> ВЫБРАННЫЙ ОТРЫВОК:
******

Несколькими неделями раньше графиня Бобринская не могла решить, возвышенно это или смешно, трагедия или комическая опера, но Софи Карамзина теперь твердо остановилась на комедии. Она была, правда, старой девой, любила сдобрить свои истории щепоткой яда, часто повторяла едкие замечания своего дяди Вяземского, и все же нельзя полностью игнорировать ее суждения. Теперь то, что разыгрывалось перед внимательной аудиторией, жаждущей салонной драмы, выглядело все более и более подобным фарсу. Пушкин хорошо знал, что от возвышенного до смешного может быть один шаг, иногда совершенно незаметный, и всегда был весьма осторожен в том, что делал, но теперь его влекла за собой сила, не поддающаяся контролю, подобная ярости неистового зверя. «Полный ненависти к своему врагу, захлестнутый отвращением, он не мог и даже не пытался управлять собой. Он простер свой гнев и ненависть на город с его салонами». «Он был встревожен, расстроен, уязвлен…» Даже хуже: он был смешон.

******

> ИСХОДНЫЕ ДАННЫЕ:

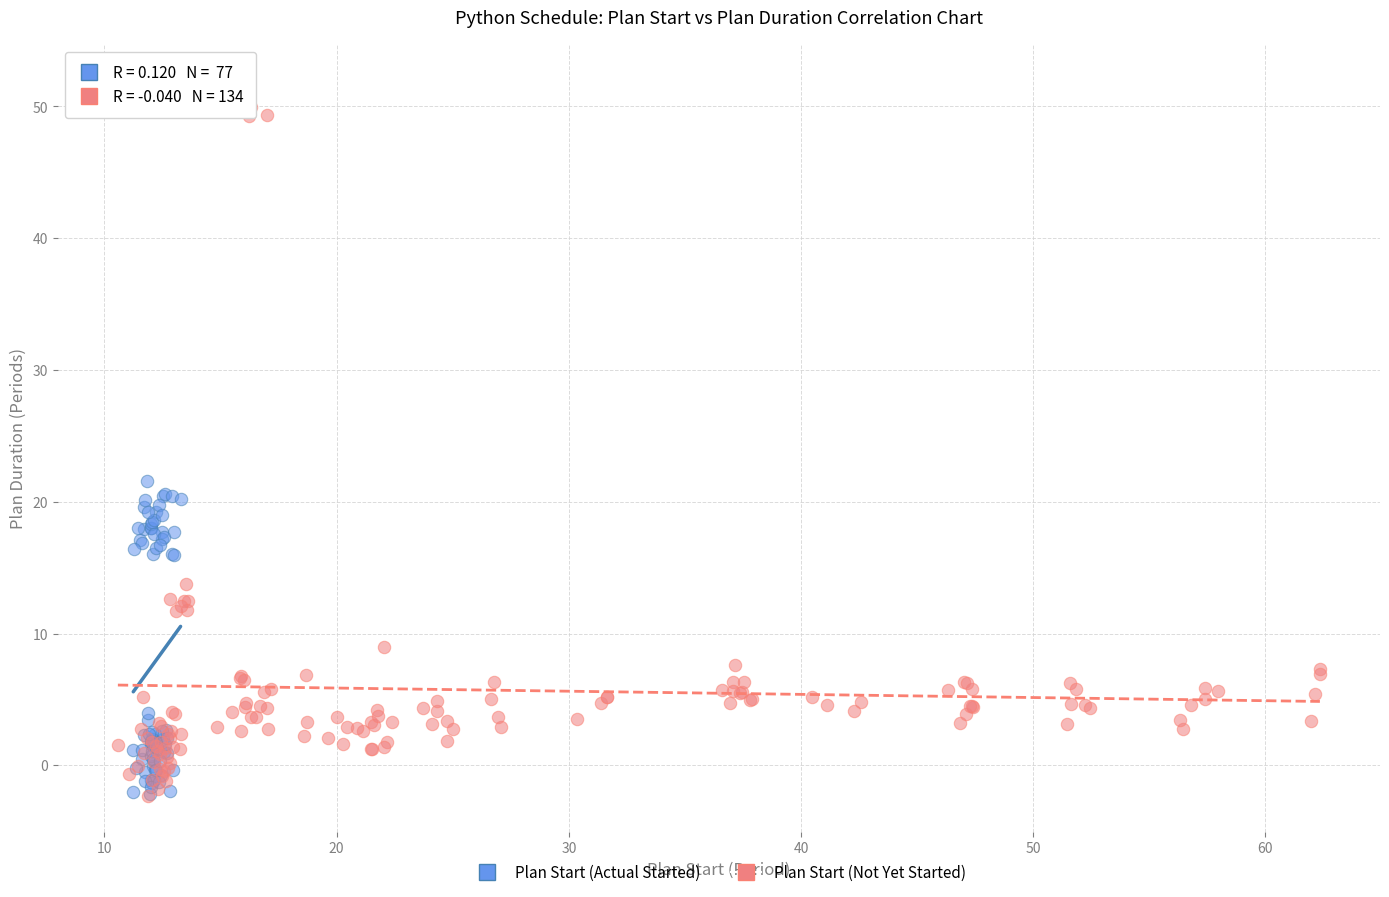

Which series has the widest spread of Y values?

Plan Start (Not Yet Started)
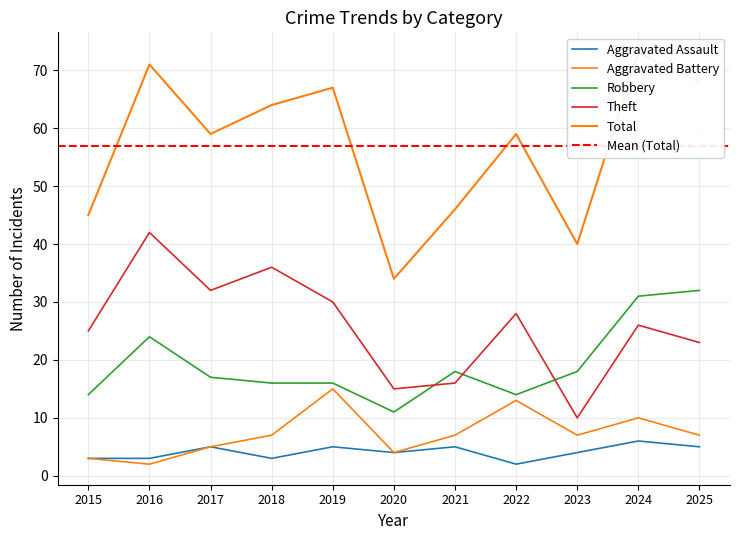

What is the difference between the maximum and second lowest values in the Robbery series?

18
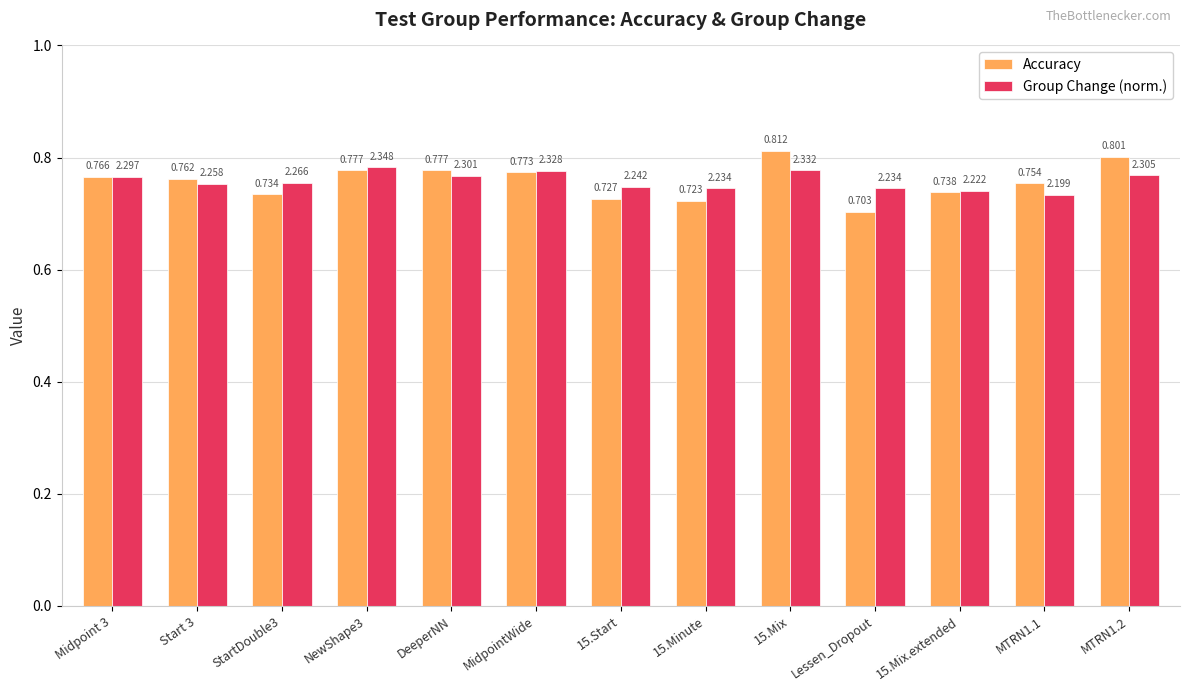

At which label is Accuracy closest to 0?

Lessen_Dropout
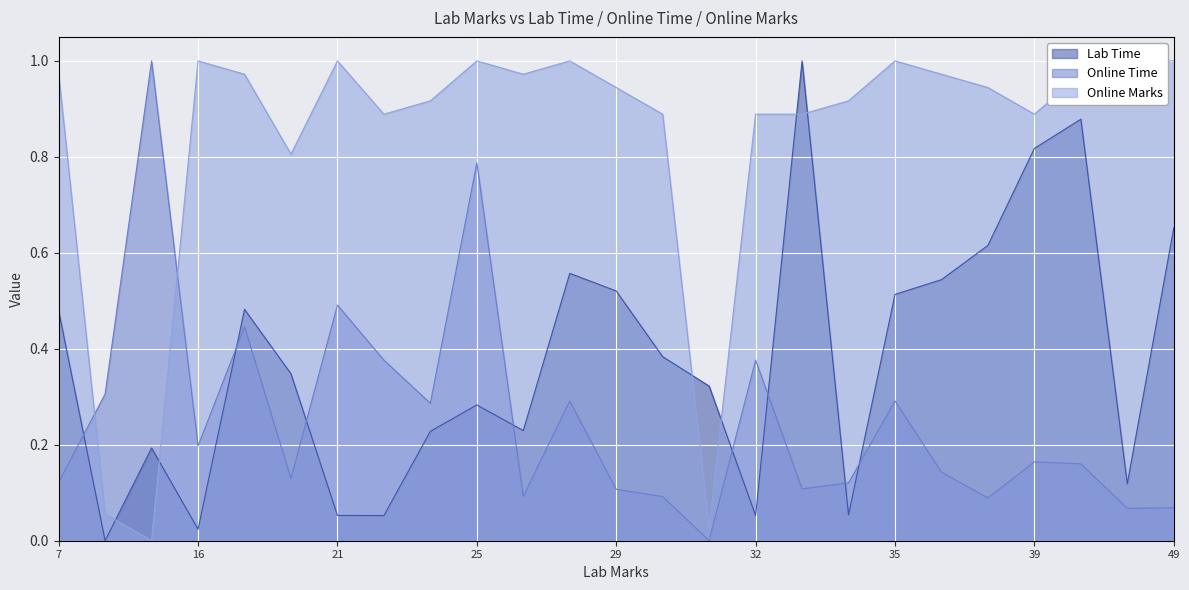

Between 32 and 35, which is larger?

35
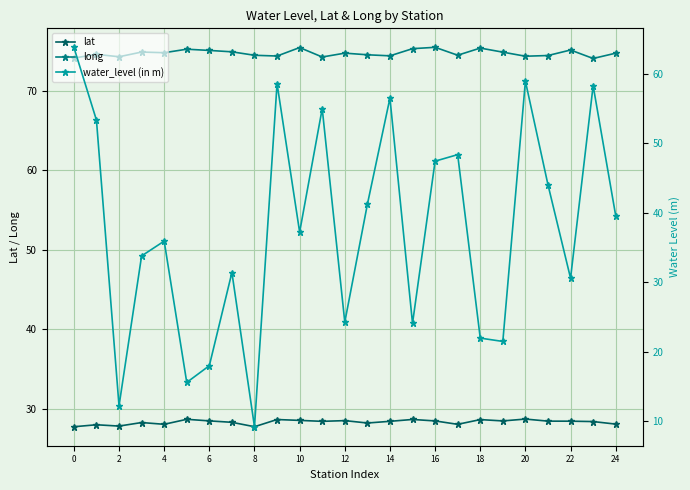

List the series in order of their overall mean, highest first.

long, water_level (in m), lat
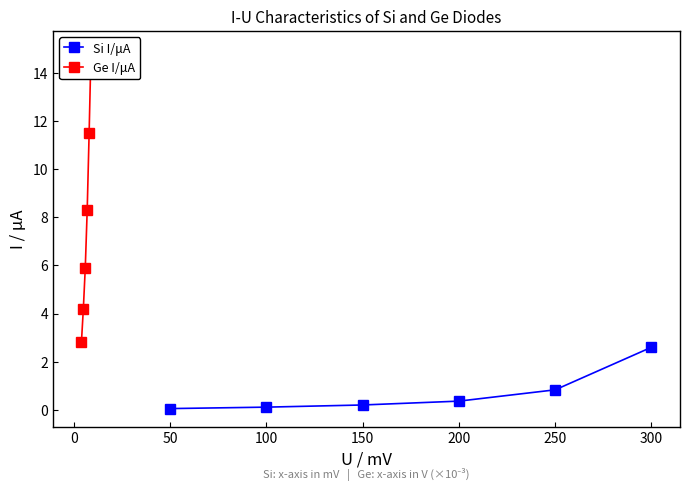

Which series has the largest total across all categories?

Ge I/μA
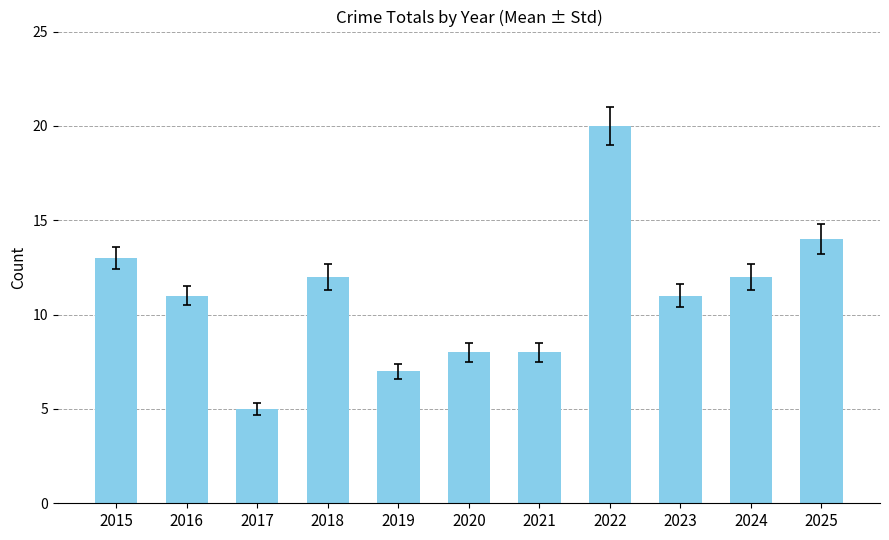

The chart shows a value of 13 at 2015. True or false?

True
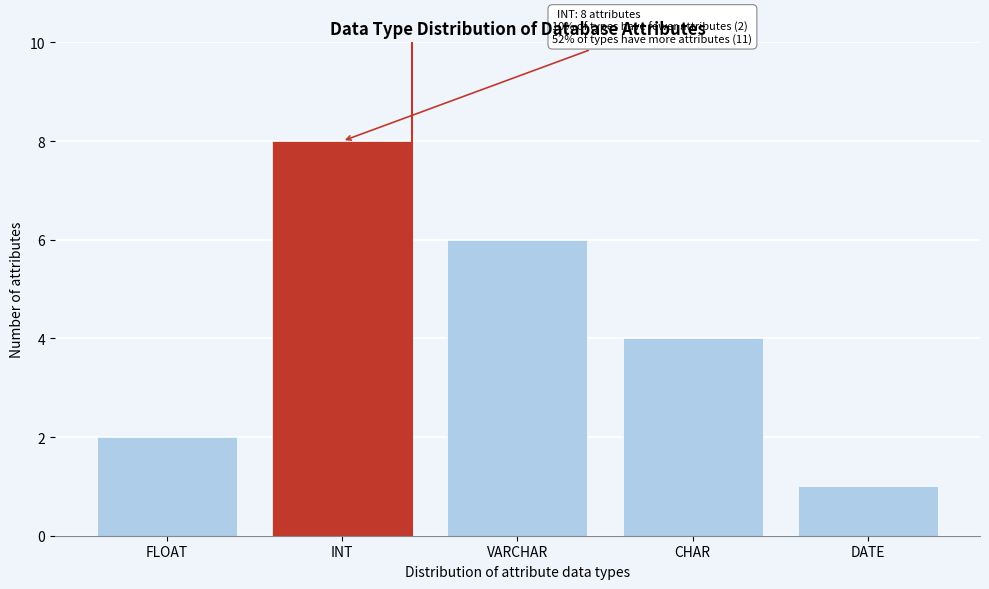

Reading right to left, list all the values displayed in this chart.

1	4	6	8	2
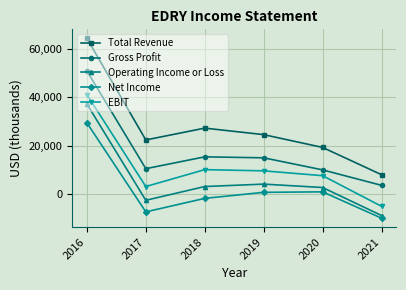

Rank the series at 2018 from lowest to highest value.

Net Income, Operating Income or Loss, EBIT, Gross Profit, Total Revenue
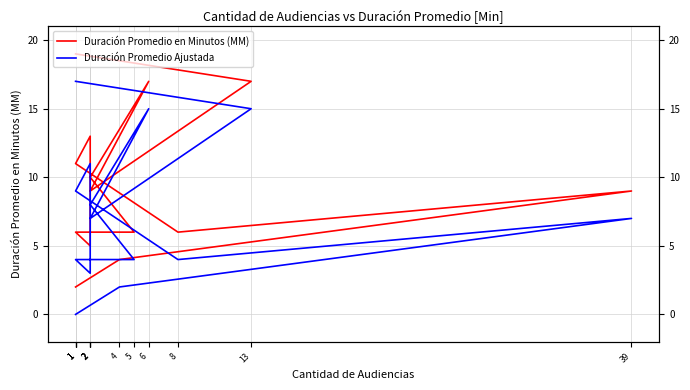

Which has a higher value, 1 or 1?

1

******

> ЗАДАНИЯ:
1) Определите, соответствуют ли отрывку о Пушкине следующие утверждения: (а) Софи Карамзина сочла происходящее комедией; (б) графиня Бобринская сразу назвала происходящее трагедией; (в) в это время Пушкин полностью владел собой. На каждое утверждение ответьте «да» или «нет» и приведите дословную цитату, которая это решает.
2) Подхватите отрывок о Пушкине и продолжите его после последнего предложения.
Строки представляют собой самостоятельный материал и к отрывку о Пушкине не относятся.

> ОТВЕТЫ ПО ПУНКТАМ:
1)
(а) Да: «Софи Карамзина теперь твердо остановилась на комедии».
(б) Нет: «графиня Бобринская не могла решить, возвышенно это или смешно, трагедия или комическая опера».
(в) Нет: «он не мог и даже не пытался управлять собой».

2)
В то время, когда этот зловещий гибрид трагедии и комедии стремительно приближался к развязке, это уже были не сами события, а человек, «умнейший человек России», который бросился навстречу тому, что больше всего ненавидел и находил наиболее отталкивающим. Длинная, отвратительная осень — длинное, отвратительное зрелище. Мы тоже хотели бы закрыть глаза или отвести взор — так некоторые вскоре и стали поступать из оскорбленного чувства морали, — чтобы не видеть, как этот Пушкин, утомительный карикатурный персонаж, упорно ломает комедию, как актер в маске на представлении, упорствующий в своих гримасах поэтической ярости, рыча и скаля зубы, стремясь попотчевать этим любого, кто согласен слушать (а таких становилось все меньше и меньше), с каждым последующим недостойным поступком Жоржа Дантеса и Якоба ван Геккерена все чаще он встречал в ответ настороженную тишину и даже сочувственные улыбочки. Мы тоскуем по другому Пушкину — ироничному, пренебрежительному любителю изысканности, мастеру нюансов. Только в одном отношении эти два воплощения сливаются, два Пушкина пребывают вместе: в понимании его собственного величия. К любому, кто пробовал умиротворить его, сообщая, что его друзья и общество так же убеждены в невиновности его жены, как и он, что поведение молодого француза уже само по себе есть доказательство этой невиновности, он заметил, что мнения той или иной графини или княгини недостаточно для него, поскольку он принадлежит не этому или тому кругу, но самой России, и его имя должно звучать безупречно везде, где может быть произнесено, на любом языке — славян, финнов и тунгусов, «ныне диких», и калмыков, «друзей степей».